3/8/2023 Continue pumping 1st stage: Mix and pump 82 bbls of 15.8 ppg tail cement (Premium G cement, 1.152 ft^3/sk yield, 400 sks total) at 3.5 BPM = 500 psi. Drop shut
off plug. HES pump 20 bbls water at 5 BPM = 500 psi. Displace with 279 bbls of 9.4 ppg spud mud from the rig at 6 BPM = 180 psi ICP & 311 psi FCP. Pumped 80
bbls of 9.4 ppg tuned spacer from Halliburton at 4 BPM = 230 psi. Pumped 96.2 bbls 9.4 ppg mud from the rig at 5.5 BPM = 230 psi ICP & 850 psi FCP. Slow rate
to 3 BPM = 730 psi FCP, Bumped the plug at 953 stks, 1.7 bbls early, CIP @ 08:01. Pressure to 1,230 psi, Hold 3 min, bleed off pressure, floats held. Rotate and
reciprocate until 5 bbls into spacer, PU = 420K. Shoe set at 6,494'. Pressure up to 3,900 psi attempting to shift open ESC, bleed off, then pressure to 4,000 psi,
bleed off same. breakout volant, drop free fall opening device, MU volant, let fall 15 minutes, pressure to 2,340 psi shifting cementer tool open. No losses cementing
or displacing. Stage up pump to 6 BPM = 340 psi. Circulate through the ES cementer at 2,296' with heavy sand returns. Calculated 1,500 strokes bottoms up in
gauge hole. Observed trace Pol-E-Flake at 3,490 strokes. Observed spacer at 3,845 strokes, dump returns, at 4,000 strokes observe interface & trace of cement, at
4,600 strokes take returns to pits. Dumped total 76 bbls. Continue to circulate through ES cementer, 5.5 bpm = 150 psi for 4 BU total. Disconnect knife valve from
accumulator. Drain stack and flush with black water 3 times.

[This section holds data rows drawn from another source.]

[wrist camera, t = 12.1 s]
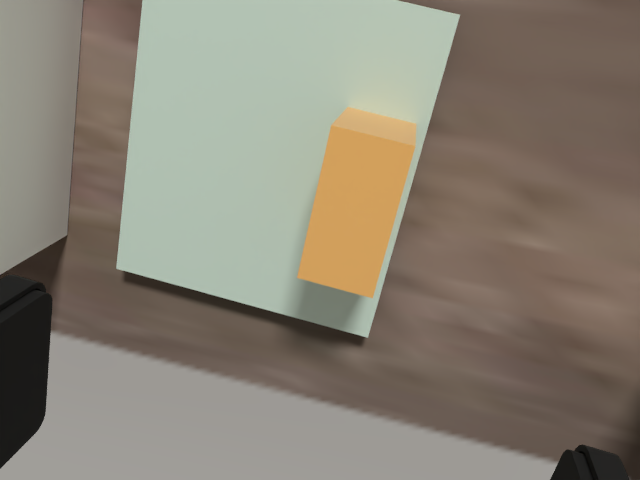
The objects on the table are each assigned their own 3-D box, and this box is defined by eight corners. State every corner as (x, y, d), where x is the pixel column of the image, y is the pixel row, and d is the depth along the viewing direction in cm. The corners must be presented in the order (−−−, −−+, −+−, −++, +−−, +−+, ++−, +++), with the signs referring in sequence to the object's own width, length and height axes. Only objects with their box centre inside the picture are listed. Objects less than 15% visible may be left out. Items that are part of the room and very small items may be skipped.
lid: (457, 15, 25) (469, 12, 19) (370, 322, 30) (357, 397, 24) (164, -53, 26) (83, -78, 20) (130, 257, 31) (59, 313, 25)
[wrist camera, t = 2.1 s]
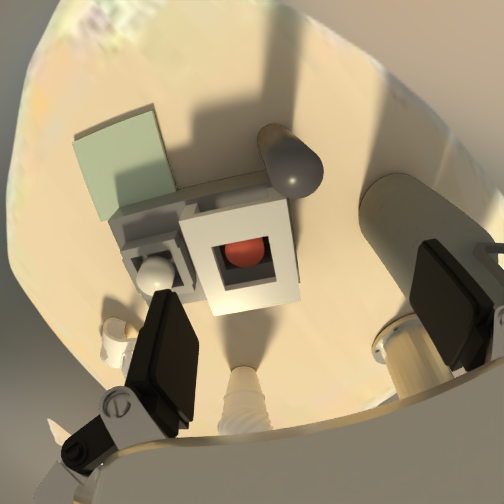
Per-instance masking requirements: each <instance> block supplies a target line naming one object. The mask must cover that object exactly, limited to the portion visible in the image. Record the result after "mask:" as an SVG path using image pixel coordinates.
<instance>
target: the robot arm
mask: <svg viewBox="0 0 504 504" xmlns="http://www.w3.org/2000/svg"><path fill="white" fill-rule="evenodd" d="M409 301H410V305H411V306H412V308H413V310H414V311H415V313H416V314H411V315H407V316H405V317H402V318H400V319H398V320H397V321H395V322H393V323H392V324H390V325H389V326H388V327H387V328H385V329H384V330H383V331H382V332H381V333H380V334H379V336H378V337H377V338H376V340H375V342H374V344H373V346H372V354H373V357H374V359H375V360H376V361H377V362H378V363H381V364H386V366H387V368H388V370H389V373H390V375H391V378H392V380H393V383H394V385H395V388H396V391H397V393H398V396H399V398H400V400H398V401H395V402H392V403H389V404H386V405H383V406H379V407H376V408H373V409H369V410H366V411H362V412H359V413H355V414H351V415H347V416H343V417H339V418H335V419H330V420H326V421H321V422H316V423H311V424H306V425H301V426H295V427H290V428H283V429H277V430H270V431H262V432H253V433H243V434H233V435H221V436H205V437H185V438H178V437H177V435H178V431H179V429H189V422H192V421H193V416H194V402H195V389H196V377H197V365H198V355H199V341H198V338H197V336H196V334H195V332H194V330H193V327H192V325H191V323H190V321H189V319H188V317H187V315H186V312H185V310H184V308H183V306H182V304H181V301H180V299H179V297H178V295H177V293H176V292H172V291H171V289H163V290H157V291H155V292H154V294H153V297H152V300H151V303H150V307H149V310H148V313H147V316H146V320H145V323H144V327H142V328H141V329H140V331H139V334H138V337H137V341H136V344H135V348H134V351H133V355H132V359H131V362H130V366H129V370H128V374H127V377H126V381H125V385H124V386H117V387H113V388H111V389H109V390H108V391H107V392H106V393H105V394H104V395H103V396H102V398H101V400H100V403H99V413H100V414H99V415H98V416H97V417H95V418H94V419H93V420H92V421H90V422H89V423H88V424H86V425H85V426H84V427H82V428H81V429H80V430H78V431H77V432H76V433H74V434H73V435H72V436H70V437H69V438H68V439H67V440H66V441H65V442H64V444H63V446H62V450H61V458H62V460H61V462H59V461H57V462H56V463H55V464H54V466H53V467H52V468H51V470H50V471H49V472H48V474H47V475H46V477H45V478H44V479H43V480H42V482H41V483H40V485H39V486H38V487H37V489H36V491H35V493H34V502H35V504H504V305H503V306H500V307H498V308H497V309H496V311H495V309H494V308H493V306H494V302H493V301H492V300H491V299H490V297H489V296H488V295H487V294H486V292H485V291H484V290H483V289H482V288H481V287H480V285H479V284H478V283H477V282H476V281H475V279H474V278H473V277H472V276H471V275H470V274H469V273H468V272H467V270H466V269H465V268H464V267H463V266H462V265H461V264H460V263H459V262H458V261H457V259H456V258H455V257H454V256H453V255H452V254H451V253H450V252H449V251H448V250H447V249H446V248H445V247H444V246H443V245H442V244H441V243H440V242H439V241H438V240H437V239H435V238H433V239H429V240H424V241H422V243H421V245H420V246H419V247H418V251H417V258H416V264H415V270H414V275H413V281H412V286H411V291H410V295H409ZM449 367H450V368H449ZM462 367H464V368H465V374H463V375H461V376H459V377H456V378H454V376H453V374H452V372H453V371H455V370H457V369H459V368H462ZM450 369H451V370H450ZM451 371H452V372H451Z"/></svg>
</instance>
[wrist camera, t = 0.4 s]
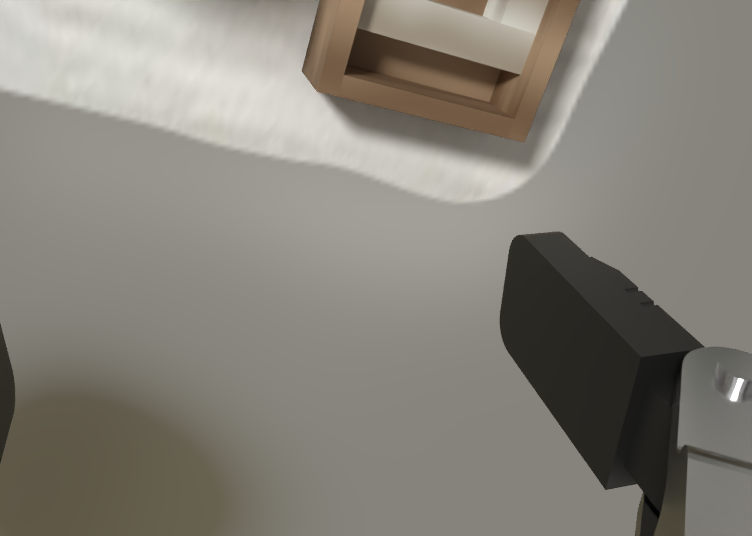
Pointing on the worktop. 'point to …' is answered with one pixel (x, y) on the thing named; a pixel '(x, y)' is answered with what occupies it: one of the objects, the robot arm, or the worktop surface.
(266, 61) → the worktop surface
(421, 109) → the box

Re-connect knife valve to the accumulator. Clean rig floor cement valves. Break out the Volant, clean,
dope the cup and MU the Volant. Circulate through the ES cementer at 2,296' at 4 BPM = 100 psi while prepping for the 2nd stage cement job. SimOps: Fuel the
cement equipment. Continue to circulate. Hold PJSM with all parties involved. Warm up cement units. Break out the Volant, dope the cup and MU the Volant. Clean
both pumps suction screens. Blow air through the cement line to the cement unit. Pump 2nd stage cement job: HES flood lines and pump 5 bbls of water downhole.
Mix & pump 60 bbls of 10.0 ppg Tuned Spacer w/ 4# red dye & 5# Pol-E-Flake in 1st 10 bbls at 4 BPM = 175 psi. Mix & pump total 447 bbls 10.7 ppg ArcticCem
lead cement (870 sx at 2.917 ft^3/sk yield) at 5 BPM= 430 psi ICP & 6 BPM = 621 psi FCP. At 290 bbls pumped start seeing spacer returns, dump returns to rock
washer. Mix & pump 56 bbls of 15.8 ppg Premium G tail cement (270 sx at 1.156 ft^3/sk yield) at 3 BPM= 200 psi. Drop the closing plug. Pump 20 bbls of 8.34 ppg
fresh water at 5 BPM = 260 psi. Displace cement with 9.4 ppg spud mud at 6 BPM = 300 psi ICP & 530 psi FCP. Slowed to 3 BPM = 430 psi for last 10 bbls. 500
strokes into the displace got cement to surface. Bumped plug at 1,470 strokes - on time. Pressure up 1,630 psi. The ES cementer shifted closed at 1,410 psi. Hold
for 5 minutes. Bleed off and check for flow - no flow. CIP at 22:19 hours. Cement returned to surface = 98 bbls. Blow down lines. Disconnect the knife valve from the
accumulator. Drain the cement from the stack to the cellar and flush with black water three times. Rig down the Volant CRT and vacuum out mud from the casing.
SimOps: Empty and clean the pits. ND the knife valve. Hoist the diverter stack. Install the casing slips per wellhead rep with 100K on the slips. Remove 4"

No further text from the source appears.